In our course on stochastic analysis, we proved the following version of the one-dimensional Itô formula: Let $\{W_t\}_{t\ge 0}$ be a one-dimensional Brownian motion w.r.t. some (right-continuous and complete ("usual conditions")) filtration $\{\mathfrak{F}_t\}_{t\ge 0}$ and let $\{X_t\}_{t\ge 0}$ be an Itô process, i.e. $X_t=X_0+\int_{0}^t K_s ds+\int_0^t H_s dW_s$ where $X_0$ is $\mathfrak{F}_0$-measurable, $K$ and $H$ both are progressively measurable and satisfy the integrability conditions $\int_0^t|K(s)|ds<\infty$ a.s. and $\int_0^t H(s)^2ds<\infty$ a.s. for all $t\ge 0$. Then, if $f:\mathbb{R}\rightarrow\mathbb{R}$ is a $\mathcal{C}^2$-function, we obtain for each $t\ge 0$: $$f(X_t)=f(X_0)+\int_0^t\underbrace{\left[f'(X_s)K_s+\frac{1}{2}f''(X_s)H_s^2\right]}_{(A)}ds+\int_0^t \underbrace{f'(X_s)H_s}_{(B)}dW_s.$$
Now, it was remarked that $\{f(X_t)\}_{t\ge 0}$ is again an Itô process.

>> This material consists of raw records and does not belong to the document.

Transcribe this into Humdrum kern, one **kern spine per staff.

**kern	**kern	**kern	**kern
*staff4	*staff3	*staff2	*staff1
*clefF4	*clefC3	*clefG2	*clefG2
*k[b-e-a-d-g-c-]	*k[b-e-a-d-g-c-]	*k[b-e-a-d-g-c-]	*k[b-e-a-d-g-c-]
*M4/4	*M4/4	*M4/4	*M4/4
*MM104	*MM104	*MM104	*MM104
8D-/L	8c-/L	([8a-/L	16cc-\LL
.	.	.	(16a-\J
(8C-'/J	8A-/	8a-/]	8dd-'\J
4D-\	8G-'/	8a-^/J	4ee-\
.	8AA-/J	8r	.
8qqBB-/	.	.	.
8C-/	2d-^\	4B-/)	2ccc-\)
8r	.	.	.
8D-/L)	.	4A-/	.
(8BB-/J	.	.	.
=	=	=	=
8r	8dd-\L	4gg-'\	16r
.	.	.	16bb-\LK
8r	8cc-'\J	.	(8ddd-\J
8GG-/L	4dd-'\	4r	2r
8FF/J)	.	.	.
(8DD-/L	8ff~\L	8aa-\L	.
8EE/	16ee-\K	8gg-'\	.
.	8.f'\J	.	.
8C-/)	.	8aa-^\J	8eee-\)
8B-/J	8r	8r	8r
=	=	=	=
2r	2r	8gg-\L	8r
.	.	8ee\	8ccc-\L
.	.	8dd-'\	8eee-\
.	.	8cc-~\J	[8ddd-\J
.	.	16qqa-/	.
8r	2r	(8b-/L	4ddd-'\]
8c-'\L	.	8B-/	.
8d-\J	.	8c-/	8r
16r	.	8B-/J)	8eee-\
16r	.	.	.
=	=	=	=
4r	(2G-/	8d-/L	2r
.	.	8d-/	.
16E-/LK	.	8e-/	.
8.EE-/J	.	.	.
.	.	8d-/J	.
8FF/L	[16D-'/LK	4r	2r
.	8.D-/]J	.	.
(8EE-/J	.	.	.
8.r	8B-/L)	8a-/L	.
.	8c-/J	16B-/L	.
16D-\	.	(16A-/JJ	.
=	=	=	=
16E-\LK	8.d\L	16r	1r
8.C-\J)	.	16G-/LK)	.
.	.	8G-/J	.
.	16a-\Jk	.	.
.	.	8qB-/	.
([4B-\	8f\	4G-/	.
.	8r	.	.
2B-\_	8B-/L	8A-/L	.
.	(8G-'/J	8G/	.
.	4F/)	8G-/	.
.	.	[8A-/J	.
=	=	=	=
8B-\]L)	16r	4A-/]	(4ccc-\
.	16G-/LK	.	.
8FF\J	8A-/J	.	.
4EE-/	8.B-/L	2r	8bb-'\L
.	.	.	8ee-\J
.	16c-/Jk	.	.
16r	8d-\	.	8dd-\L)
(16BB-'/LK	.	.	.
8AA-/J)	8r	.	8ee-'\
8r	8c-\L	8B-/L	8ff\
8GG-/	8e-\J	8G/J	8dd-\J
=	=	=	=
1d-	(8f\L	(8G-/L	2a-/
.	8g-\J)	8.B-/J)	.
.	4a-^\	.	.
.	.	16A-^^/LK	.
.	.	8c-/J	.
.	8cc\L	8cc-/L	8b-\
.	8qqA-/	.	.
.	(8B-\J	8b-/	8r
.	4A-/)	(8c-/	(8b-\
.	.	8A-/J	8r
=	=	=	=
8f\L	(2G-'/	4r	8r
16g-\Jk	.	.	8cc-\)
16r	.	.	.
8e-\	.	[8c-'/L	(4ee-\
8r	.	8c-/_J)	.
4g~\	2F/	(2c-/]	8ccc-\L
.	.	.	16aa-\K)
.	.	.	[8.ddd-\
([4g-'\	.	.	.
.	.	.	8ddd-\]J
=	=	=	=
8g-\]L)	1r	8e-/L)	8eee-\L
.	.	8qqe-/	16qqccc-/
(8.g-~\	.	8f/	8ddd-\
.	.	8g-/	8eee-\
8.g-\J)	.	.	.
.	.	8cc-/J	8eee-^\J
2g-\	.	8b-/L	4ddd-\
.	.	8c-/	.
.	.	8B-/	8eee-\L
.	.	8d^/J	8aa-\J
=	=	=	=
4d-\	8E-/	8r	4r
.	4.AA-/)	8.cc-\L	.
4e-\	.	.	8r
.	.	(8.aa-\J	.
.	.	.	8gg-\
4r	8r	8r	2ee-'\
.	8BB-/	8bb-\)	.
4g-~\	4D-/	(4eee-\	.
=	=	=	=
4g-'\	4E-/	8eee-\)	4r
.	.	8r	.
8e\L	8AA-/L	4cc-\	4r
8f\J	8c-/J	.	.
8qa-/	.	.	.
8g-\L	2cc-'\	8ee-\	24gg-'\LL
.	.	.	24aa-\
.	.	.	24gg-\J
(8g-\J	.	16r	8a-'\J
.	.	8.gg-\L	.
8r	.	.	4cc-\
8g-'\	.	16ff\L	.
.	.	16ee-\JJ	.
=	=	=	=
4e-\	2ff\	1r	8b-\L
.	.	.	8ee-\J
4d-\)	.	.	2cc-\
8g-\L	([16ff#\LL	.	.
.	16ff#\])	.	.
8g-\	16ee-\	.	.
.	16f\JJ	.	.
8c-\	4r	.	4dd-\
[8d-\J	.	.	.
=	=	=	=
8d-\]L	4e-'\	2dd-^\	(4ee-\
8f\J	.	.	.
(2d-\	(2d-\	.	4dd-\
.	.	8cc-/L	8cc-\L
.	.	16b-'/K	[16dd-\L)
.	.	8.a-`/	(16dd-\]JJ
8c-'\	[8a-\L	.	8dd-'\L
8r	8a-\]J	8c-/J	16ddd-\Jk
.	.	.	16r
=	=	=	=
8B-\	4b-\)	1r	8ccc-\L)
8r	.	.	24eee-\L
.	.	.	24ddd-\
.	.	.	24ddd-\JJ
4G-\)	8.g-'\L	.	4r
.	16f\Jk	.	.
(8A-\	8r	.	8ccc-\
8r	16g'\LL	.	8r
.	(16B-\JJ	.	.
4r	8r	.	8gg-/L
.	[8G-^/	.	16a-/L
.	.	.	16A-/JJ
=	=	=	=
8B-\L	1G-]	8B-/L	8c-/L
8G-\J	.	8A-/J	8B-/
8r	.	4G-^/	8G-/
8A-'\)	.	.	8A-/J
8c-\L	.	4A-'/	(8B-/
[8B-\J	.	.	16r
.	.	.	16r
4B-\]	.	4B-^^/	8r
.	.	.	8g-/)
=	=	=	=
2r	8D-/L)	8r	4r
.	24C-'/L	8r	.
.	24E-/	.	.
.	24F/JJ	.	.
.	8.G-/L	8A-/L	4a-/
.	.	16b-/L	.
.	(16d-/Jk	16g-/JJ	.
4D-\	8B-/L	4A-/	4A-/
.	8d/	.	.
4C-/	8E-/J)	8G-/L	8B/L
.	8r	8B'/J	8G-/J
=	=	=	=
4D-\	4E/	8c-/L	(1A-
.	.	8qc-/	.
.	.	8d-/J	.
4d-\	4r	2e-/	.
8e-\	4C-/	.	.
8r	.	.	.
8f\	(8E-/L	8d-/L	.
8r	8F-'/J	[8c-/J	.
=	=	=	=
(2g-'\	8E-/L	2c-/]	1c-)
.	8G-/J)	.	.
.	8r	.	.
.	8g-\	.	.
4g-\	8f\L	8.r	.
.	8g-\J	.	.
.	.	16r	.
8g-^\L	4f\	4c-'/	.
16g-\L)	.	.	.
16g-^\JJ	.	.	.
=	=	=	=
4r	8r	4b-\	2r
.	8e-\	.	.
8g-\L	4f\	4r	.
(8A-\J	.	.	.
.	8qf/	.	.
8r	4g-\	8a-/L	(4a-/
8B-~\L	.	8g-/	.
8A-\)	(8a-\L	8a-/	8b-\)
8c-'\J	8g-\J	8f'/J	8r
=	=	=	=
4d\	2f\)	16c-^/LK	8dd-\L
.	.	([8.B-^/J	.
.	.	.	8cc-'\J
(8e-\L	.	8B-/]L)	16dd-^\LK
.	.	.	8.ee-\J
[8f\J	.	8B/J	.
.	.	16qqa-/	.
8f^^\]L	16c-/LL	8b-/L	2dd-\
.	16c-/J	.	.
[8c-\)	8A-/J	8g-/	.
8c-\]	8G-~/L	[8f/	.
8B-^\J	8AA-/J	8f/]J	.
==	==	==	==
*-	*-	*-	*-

Why is this the case? How to prove all those integrability and measurability conditions?
EDIT: The relevant integrability conditions are quite obvious to me now as I realized that $X$ is a continuous process. But, I do not see why (A) and (B) are progressively measurable.
Thank you in advance!
Recall two facts on progressive measurability:
Since $(X_t)_{t \geq 0}$ has continuous sample paths, we get that $(X_t)_{t \geq 0}$ is progressively measurable. Consequently, also $(f'(X_t))_{t \geq 0}$ and $(f''(X_t))_{t \geq 0}$ are progressively measurable. As the product/sum of two measurable functions is again measurable, this implies that (A) and (B) are progressively measurable.